Given passage.
Creating a Dataframe using Excel Files
A DataFrame is essentially a 2-dimensional labeled data structure with rows and columns, making it ideal for handling structured data from Excel. Pandas library provides different way to load Excel files and convert them into DataFrame objects a tabular data structure similar to an Excel sheet.
Note: We will use a sample Excel file named SampleWork.xlsx you can download it from here. Make sure to keep the file in the same folder as your Python script.
Reading Default Sheet of an Excel File
When you read an Excel file using pd.read_excel() without specifying any sheet name, Pandas automatically loads the first sheet of the workbook. This is the most common method, especially when your file contains only one sheet or the required data is already on the first sheet.

Dataset content.
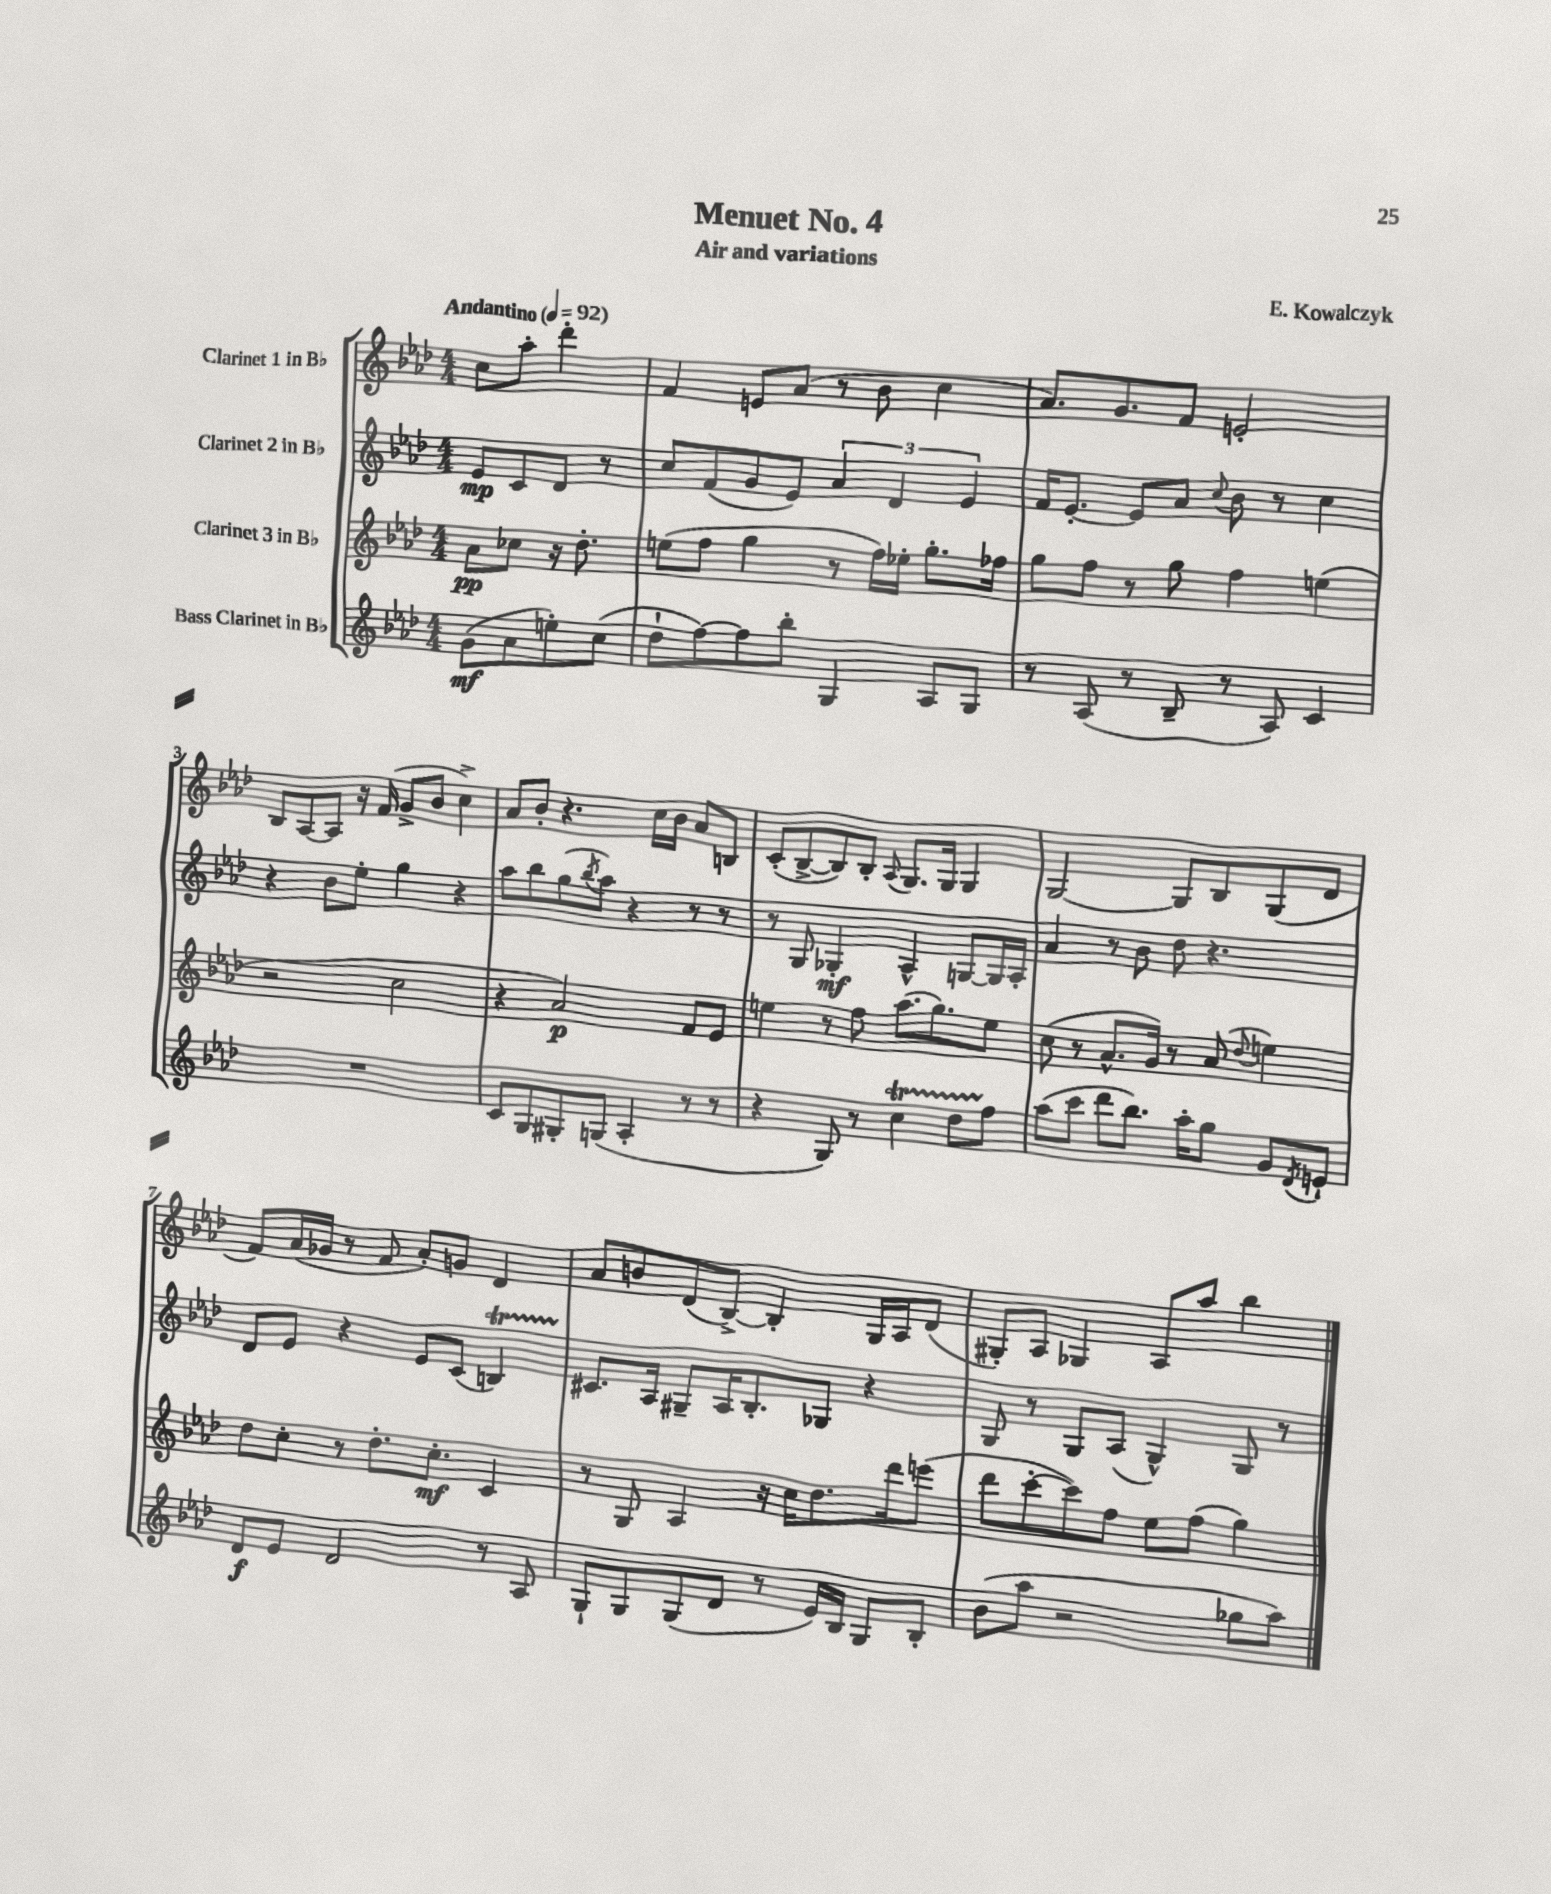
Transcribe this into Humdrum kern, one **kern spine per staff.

**kern	**kern	**kern	**kern
*staff4	*staff3	*staff2	*staff1
*clefG2	*clefG2	*clefG2	*clefG2
*k[b-e-a-d-]	*k[b-e-a-d-]	*k[b-e-a-d-]	*k[b-e-a-d-]
*M4/4	*M4/4	*M4/4	*M4/4
*MM92	*MM92	*MM92	*MM92
(8g	8a-	8e-	8cc
8a-	8cc-	8c	8aa-'
8ee')	16r	8d-	4ddd-'
.	8.dd-'	.	.
(8cc	.	8r	.
=	=	=	=
8dd-`	(8ee	8cc	4f
[8ff)	8ff	(8f	.
8ff]	4gg	8g	8e
8bb-'	.	8e-)	(8a-
4G	8r	6a-	8r
.	16ff)	.	8b-
.	.	6d-	.
.	16ee-'	.	.
8A-	8.gg'	.	4cc
.	.	6e-	.
8G	.	.	.
.	16ff-	.	.
=	=	=	=
8r	8gg	16f	8.a-)
.	.	[8.e-'	.
(8A-	8ff	.	.
.	.	.	8.g
8r	8r	8e-]	.
8B-~	8gg	8a-	8f
.	.	8qqcc	.
8r	4ff	8b-	2e'
8A-)	.	8r	.
4c	(4ee	4cc	.
=	=	=	=
1r	2r	4r	8B-
.	.	.	[8A-
.	.	8b-	8A-]
.	.	8ee-'	16r
.	.	.	(16f
.	2cc	4gg	8g^
.	.	.	8b-
.	.	4r	4cc^)
=	=	=	=
8c	4r	8aa-	8a-
8G	.	8bb-	8b-'
8G#'	2a-)	(8gg	4.r
.	.	8qbb-	.
(8G	.	8aa-)	.
4A-'	.	4r	.
.	.	.	16cc
.	.	.	16b-
8r	8f	8r	8a-
8r	8e-	8r	8B
=	=	=	=
4r	4ee	8r	(8c'
.	.	8G	[8B-^
8G)	8r	4G-'	8B-])
8r	8ff	.	8B-'
.	.	.	8qqA-
4cc	(8.aa-	4A-^^	8.G
.	8.gg)	.	16G
8dd-	.	[8G	4G
8ff	8ee	16G]	.
.	.	16A-'	.
=	=	=	=
(8aa-	(8cc	4a-	[2G
8ccc	8r	.	.
8ddd-	8.a-^^	8r	.
8.bb-)	.	8b-	.
.	16g)	.	.
.	8r	8dd-	8G]
16aa-'	.	.	.
8gg	(8a-	4.r	8B-
.	8qqdd-	.	.
8g	4ee)	.	(8G
8qd-	.	.	.
8e`	.	.	8d-
=	=	=	=
8d-	8dd-	8d-	8f)
8e-	8cc'	8e-	(16a-
.	.	.	16g-
2d-	8r	4r	8r
.	8.dd-'	.	8f
.	.	8e-	8a-')
.	8.cc'	.	.
.	.	(8c	8g
8r	4c	4B)	4d-
8A-	.	.	.
=	=	=	=
8G`	8r	8.c#	8a-
8G	8G	.	8b
.	.	16A-	.
(8G	4A-	8G#~	(8d-
8d-	.	16A-	[8B-^)
.	.	8.B-'	.
8r	16r	.	4B-']
.	16cc	.	.
16e-)	8.dd-	8G-	.
16B-	.	.	.
8G	.	4r	16G
.	16ddd-	.	16A-
8B-'	(8eee	.	(8d-
=	=	=	=
(8b-	8ddd-	8G	8G#')
8aa-	[8ccc'	8r	8A-
2r	8ccc])	8G	4G-
.	8ff	(8A-	.
.	8ee-	4G^^)	8A-
.	(8ff	.	8aa-
8gg-	4gg)	8G	4bb-
8aa-)	.	8r	.
==	==	==	==
*-	*-	*-	*-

Required tasks.
- 1) In the passage on creating a DataFrame from Excel files, swap "same folder" for "same directory" and write out the section that begins at "Note: We will" and stops after "your Python script.".
- 2) Extend the passage on creating a DataFrame from Excel files, starting after its final sentence.

Answers per task.
- 1)
Note: We will use a sample Excel file named SampleWork.xlsx you can download it from here. Make sure to keep the file in the same directory as your Python script.

- 2)
import pandas as pd
df = pd.read_excel("SampleWork.xlsx")
print(df)
Output
Name Age Stream Percentage
0 Ankit 18 Math 95
1 Rahul 19 Science 90
2 Shaurya 20 Commerce 85
3 Aishwarya 18 Math 80
4 Priyanka 19 Science 75
Explanation:
- pd.read_excel("SampleWork.xlsx") reads the default (first) sheet
- df stores the loaded DataFrame
Reading a Specific Sheet Using sheet_name
When an Excel file contains multiple sheets, you can tell Pandas exactly which sheet to load using the sheet_name parameter. You may provide either the sheet’s index (starting from 0) or its name to directly access the data you need.
import pandas as pd
df = pd.read_excel("SampleWork.xlsx", sheet_name=1)
print(df)
Output
Name Age Stream Percentage
0 Priya 18 Math 95
1 shivangi 19 Science 90
2 Jeet 20 Commerce 85
3 Ananya 18 Math 80
4 Swapnil 19 Science 75
Explanation: sheet_name=1 loads the second sheet
Reading Only Specific Columns Using usecols
When we need the entire dataset from an Excel sheet, we can use the usecols parameter allows you to load only the required columns by specifying their names or index positions.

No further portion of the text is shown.